Yikes! If you have any precious technology, stay far far away. At least it has seemed like I am cursed lately. Last night, I was tediously preparing my lessons for the week, enthralled by the idea that I might get the whole week prepped and not have to stress all week long.
That's when it happened! My external harddrive, my precious little passport, simply stopped functioning while I was accessing a file.
|My sweet little holder of every important file I own|
I thought maybe a simple computer restart would do--no worries... It didn't work. Then I thought maybe a simple "unplug--wait 30 seconds--plug back in" would do--a little worried... It didn't work. Then I thought maybe it was my computer because it has always seemed buggy unlike my sweet little passport. I thought maybe a simple plug it in another computer would do--quite concerned now... It didn't work. That's when the tears came, and in a flood, they gushed.
|This was totally me.|
I was tired and ready to go to bed and then this! I spent the next hour re-prepping the bare minimum for Monday with tears flowing down. D is so sweet; he spent this entire hour trying to do whatever he could to try to fix the hard drive with no luck. I finally went to bed, feeling quite down about having to be at school at 6:30 to finish prepping for the day by accessing files I only had on my school computer (and the poor broken passport). I arrived at school today feeling pretty down, and then... I went to turn on my computer! Attempt 1: Everything on the screen is zoomed in weird. I restart.
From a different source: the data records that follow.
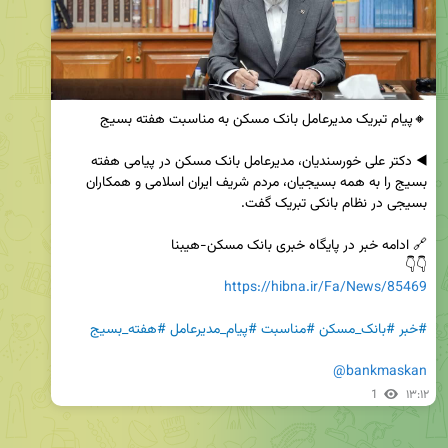
◀️ دکتر علی خورسندیان، مدیرعامل بانک مسکن در پیامی هفته 
بسیج را به همه بسیجیان، مردم شریف ایران اسلامی و همکاران 
👇👇

https://hibna.ir/Fa/News/85469
#خبر
#بانک_مسکن
#مناسبت
#پیام_مدیرعامل
#هفته_بسیج
@bankmaskan
1
۱۳:۱۲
Attempt 2: Everything seems normal until just after opening the print tab on the files I need copies of, it freezes! I restart. Attempt 3: The computer finally turns on and I get my first page printed at 7:05. Ugh! Be praying for my passport. Even after all of the trouble it has caused me, I want it to survive. I have years of photos that wouldn't fit on my netbook on there. If I lose those files, I will only have Facebook quality versions of these photos.
Okay so I hope you feel sorry for me and maybe think I am a little ridiculous, too. I realized by the end of today that, indeed, my life is not completely over (Last night, I was pretty convinced it was!), but I am still bummed. Hope your Monday was less manic than mine!